The innovation was a collaboration between Lee and the company Proof of Concept. Together, they came up with a design for a shoe that expands in the front, the back and the side.
This project was overseen and launched by Because International, a charity for which Lee is also the executive director.
The shoes cost between $12 and $30, depending on the size of
the order, and could be a cost-effective and simple way of saving
millions of lives from easily preventable diseases, such as parasite
infections.
The Shoe That Grows partners with other organizations on the
ground in Ecuador, Haiti, Ghana and Kenya to get the shoes to those who
need them most.
Toms Shoes has participated in a similar initiative through their One for One program, which gives a child in need a pair of shoes for every purchase. They've given away 35 million to date.

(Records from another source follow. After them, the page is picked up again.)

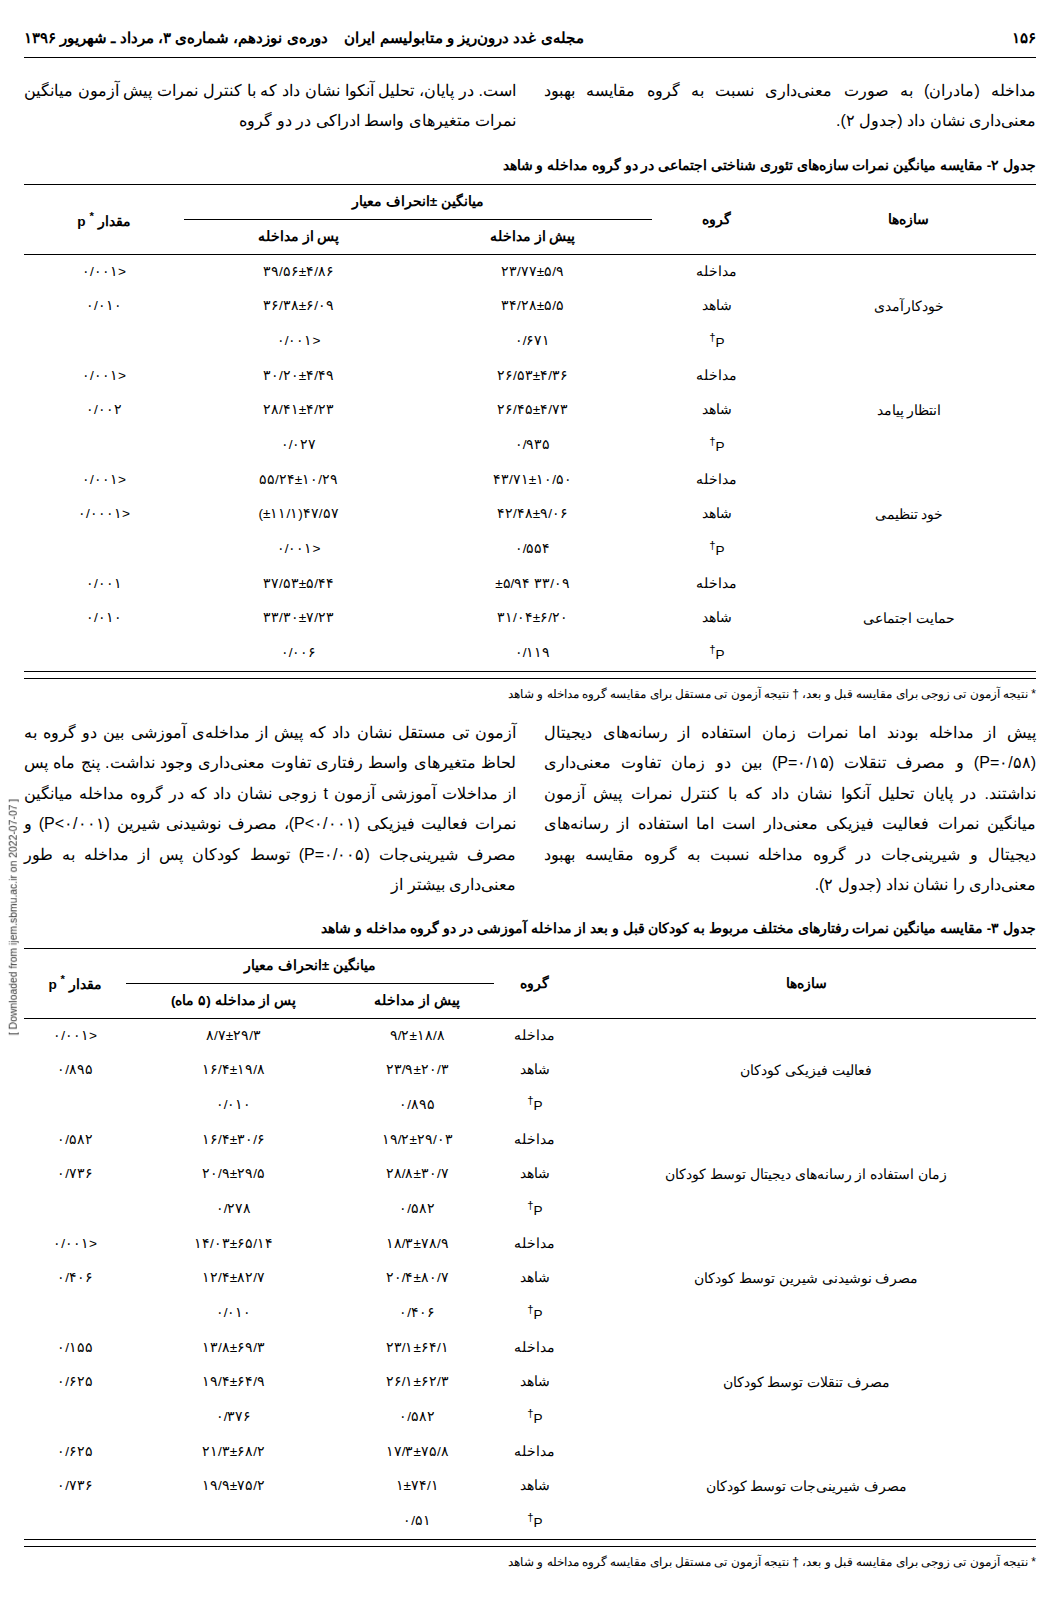[ Downloaded from ijem.sbmu.ac.ir on 2022-07-07 ]
۱۵۶ مجله‌ی غدد درون‌ریز و متابولیسم ایران دوره‌ی نوزدهم، شماره‌ی ۳، مرداد ـ شهریور ۱۳۹۶
مداخله (مادران) به صورت معنی‌داری نسبت به گروه مقایسه بهبود معنی‌داری نشان داد (جدول ۲).
است. در پایان، تحلیل آنکوا نشان داد که با کنترل نمرات پیش آزمون میانگین نمرات متغیرهای واسط ادراکی در دو گروه
جدول ۲- مقایسه میانگین نمرات سازه‌های تئوری شناختی اجتماعی در دو گروه مداخله و شاهد
| سازه‌ها | گروه | میانگین ±انحراف معیار | مقدار * p |
| --- | --- | --- | --- |
| پیش از مداخله | پس از مداخله |
| خودکارآمدی | مداخله | ۲۳/۷۷±۵/۹ | ۳۹/۵۶±۴/۸۶ | <۰/۰۰۱ |
| شاهد | ۳۴/۲۸±۵/۵ | ۳۶/۳۸±۶/۰۹ | ۰/۰۱۰ |
| P † | ۰/۶۷۱ | <۰/۰۰۱ | |
| انتظار پیامد | مداخله | ۲۶/۵۳±۴/۳۶ | ۳۰/۲۰±۴/۴۹ | <۰/۰۰۱ |
| شاهد | ۲۶/۴۵±۴/۷۳ | ۲۸/۴۱±۴/۲۳ | ۰/۰۰۲ |
| P † | ۰/۹۳۵ | ۰/۰۲۷ | |
| خود تنظیمی | مداخله | ۴۳/۷۱±۱۰/۵۰ | ۵۵/۲۴±۱۰/۲۹ | <۰/۰۰۱ |
| شاهد | ۴۲/۴۸±۹/۰۶ | ۴۷/۵۷(±۱۱/۱) | <۰/۰۰۰۱ |
| P † | ۰/۵۵۴ | <۰/۰۰۱ | |
| حمایت اجتماعی | مداخله | ۳۳/۰۹ ±۵/۹۴ | ۳۷/۵۳±۵/۴۴ | ۰/۰۰۱ |
| شاهد | ۳۱/۰۴±۶/۲۰ | ۳۳/۳۰±۷/۲۳ | ۰/۰۱۰ |
| P † | ۰/۱۱۹ | ۰/۰۰۶ | |
* نتیجه آزمون تی زوجی برای مقایسه قبل و بعد، † نتیجه آزمون تی مستقل برای مقایسه گروه مداخله و شاهد
پیش از مداخله بودند اما نمرات زمان استفاده از رسانه‌های دیجیتال (P=۰/۵۸) و مصرف تنقلات (P=۰/۱۵) بین دو زمان تفاوت معنی‌داری نداشتند. در پایان تحلیل آنکوا نشان داد که با کنترل نمرات پیش آزمون میانگین نمرات فعالیت فیزیکی معنی‌دار است اما استفاده از رسانه‌های دیجیتال و شیرینی‌جات در گروه مداخله نسبت به گروه مقایسه بهبود معنی‌داری را نشان نداد (جدول ۲).
آزمون تی مستقل نشان داد که پیش از مداخله‌ی آموزشی بین دو گروه به لحاظ متغیرهای واسط رفتاری تفاوت معنی‌داری وجود نداشت. پنج ماه پس از مداخلات آموزشی آزمون t زوجی نشان داد که در گروه مداخله میانگین نمرات فعالیت فیزیکی (P<۰/۰۰۱)، مصرف نوشیدنی شیرین (P<۰/۰۰۱) و مصرف شیرینی‌جات (P=۰/۰۰۵) توسط کودکان پس از مداخله به طور معنی‌داری بیشتر از
جدول ۳- مقایسه میانگین نمرات رفتارهای مختلف مربوط به کودکان قبل و بعد از مداخله آموزشی در دو گروه مداخله و شاهد
| سازه‌ها | گروه | میانگین ±انحراف معیار | مقدار * p |
| --- | --- | --- | --- |
| پیش از مداخله | پس از مداخله (۵ ماه) |
| فعالیت فیزیکی کودکان | مداخله | ۹/۲±۱۸/۸ | ۸/۷±۲۹/۳ | <۰/۰۰۱ |
| شاهد | ۲۳/۹±۲۰/۳ | ۱۶/۴±۱۹/۸ | ۰/۸۹۵ |
| P † | ۰/۸۹۵ | ۰/۰۱۰ | |
| زمان استفاده از رسانه‌های دیجیتال توسط کودکان | مداخله | ۱۹/۲±۲۹/۰۳ | ۱۶/۴±۳۰/۶ | ۰/۵۸۲ |
| شاهد | ۲۸/۸±۳۰/۷ | ۲۰/۹±۲۹/۵ | ۰/۷۳۶ |
| P † | ۰/۵۸۲ | ۰/۲۷۸ | |
| مصرف نوشیدنی شیرین توسط کودکان | مداخله | ۱۸/۳±۷۸/۹ | ۱۴/۰۳±۶۵/۱۴ | <۰/۰۰۱ |
| شاهد | ۲۰/۴±۸۰/۷ | ۱۲/۴±۸۲/۷ | ۰/۴۰۶ |
| P † | ۰/۴۰۶ | ۰/۰۱۰ | |
| مصرف تنقلات توسط کودکان | مداخله | ۲۳/۱±۶۴/۱ | ۱۳/۸±۶۹/۳ | ۰/۱۵۵ |
| شاهد | ۲۶/۱±۶۲/۳ | ۱۹/۴±۶۴/۹ | ۰/۶۲۵ |
| P † | ۰/۵۸۲ | ۰/۳۷۶ | |
| مصرف شیرینی‌جات توسط کودکان | مداخله | ۱۷/۳±۷۵/۸ | ۲۱/۳±۶۸/۲ | ۰/۶۲۵ |
| شاهد | ۱±۷۴/۱ | ۱۹/۹±۷۵/۲ | ۰/۷۳۶ |
| P † | ۰/۵۱ | | |
* نتیجه آزمون تی زوجی برای مقایسه قبل و بعد، † نتیجه آزمون تی مستقل برای مقایسه گروه مداخله و شاهد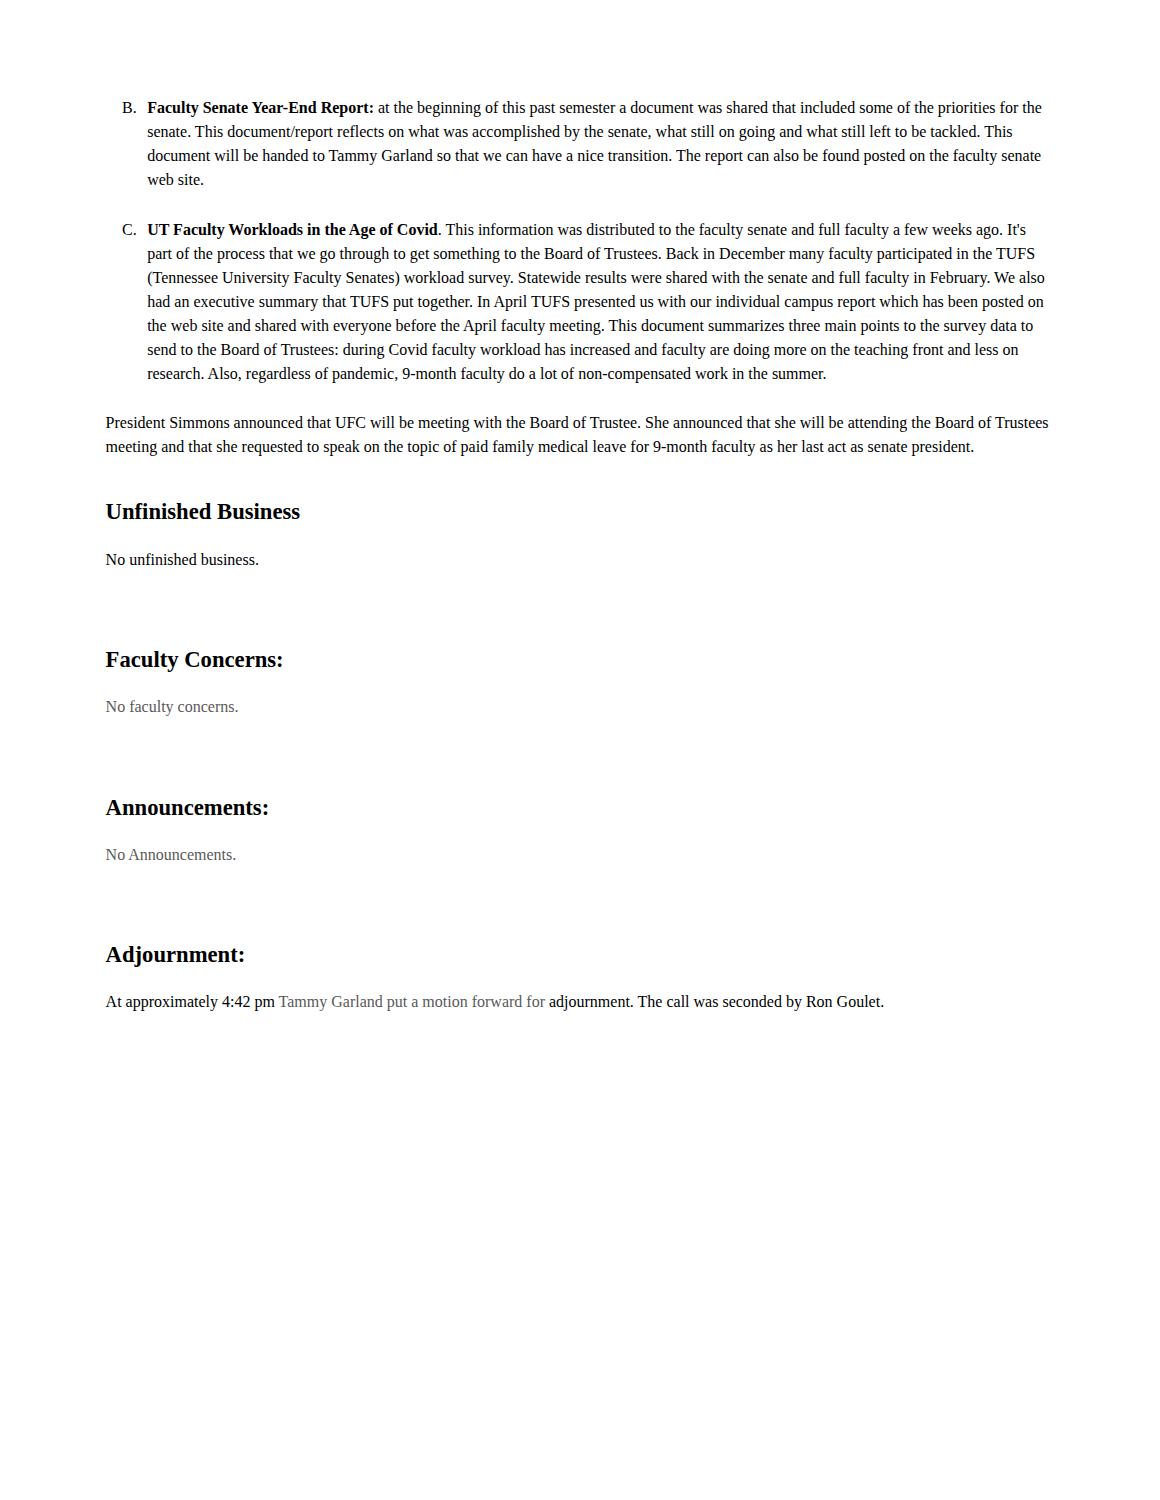Faculty Senate Year-End Report: at the beginning of this past semester a document was shared that included some of the priorities for the senate. This document/report reflects on what was accomplished by the senate, what still on going and what still left to be tackled. This document will be handed to Tammy Garland so that we can have a nice transition. The report can also be found posted on the faculty senate web site.
UT Faculty Workloads in the Age of Covid. This information was distributed to the faculty senate and full faculty a few weeks ago. It's part of the process that we go through to get something to the Board of Trustees. Back in December many faculty participated in the TUFS (Tennessee University Faculty Senates) workload survey. Statewide results were shared with the senate and full faculty in February. We also had an executive summary that TUFS put together. In April TUFS presented us with our individual campus report which has been posted on the web site and shared with everyone before the April faculty meeting. This document summarizes three main points to the survey data to send to the Board of Trustees: during Covid faculty workload has increased and faculty are doing more on the teaching front and less on research. Also, regardless of pandemic, 9-month faculty do a lot of non-compensated work in the summer.
President Simmons announced that UFC will be meeting with the Board of Trustee. She announced that she will be attending the Board of Trustees meeting and that she requested to speak on the topic of paid family medical leave for 9-month faculty as her last act as senate president.
Unfinished Business
No unfinished business.
Faculty Concerns:
No faculty concerns.
Announcements:
No Announcements.
Adjournment:
At approximately 4:42 pm Tammy Garland put a motion forward for adjournment. The call was seconded by Ron Goulet.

However, some have argued that Toms' lack of durability (people have reported a lifespan of anywhere between 2 weeks and 2 years) and inefficient business model mean their initiative is not actually all that effective.
And, of course, the shoes don't grow with the kids wearing
them. The feet of children between the ages of 2 and 3 years-old, for
example, grow roughly two full sizes a year, so normal shoes don't last long.
The hope, then, is that the Shoe That Grows will offer a more sustainable solution to what is a straightforward problem.
When something as simple as the absence of shoes can take a child's life, there's no excuse not to try and fix this.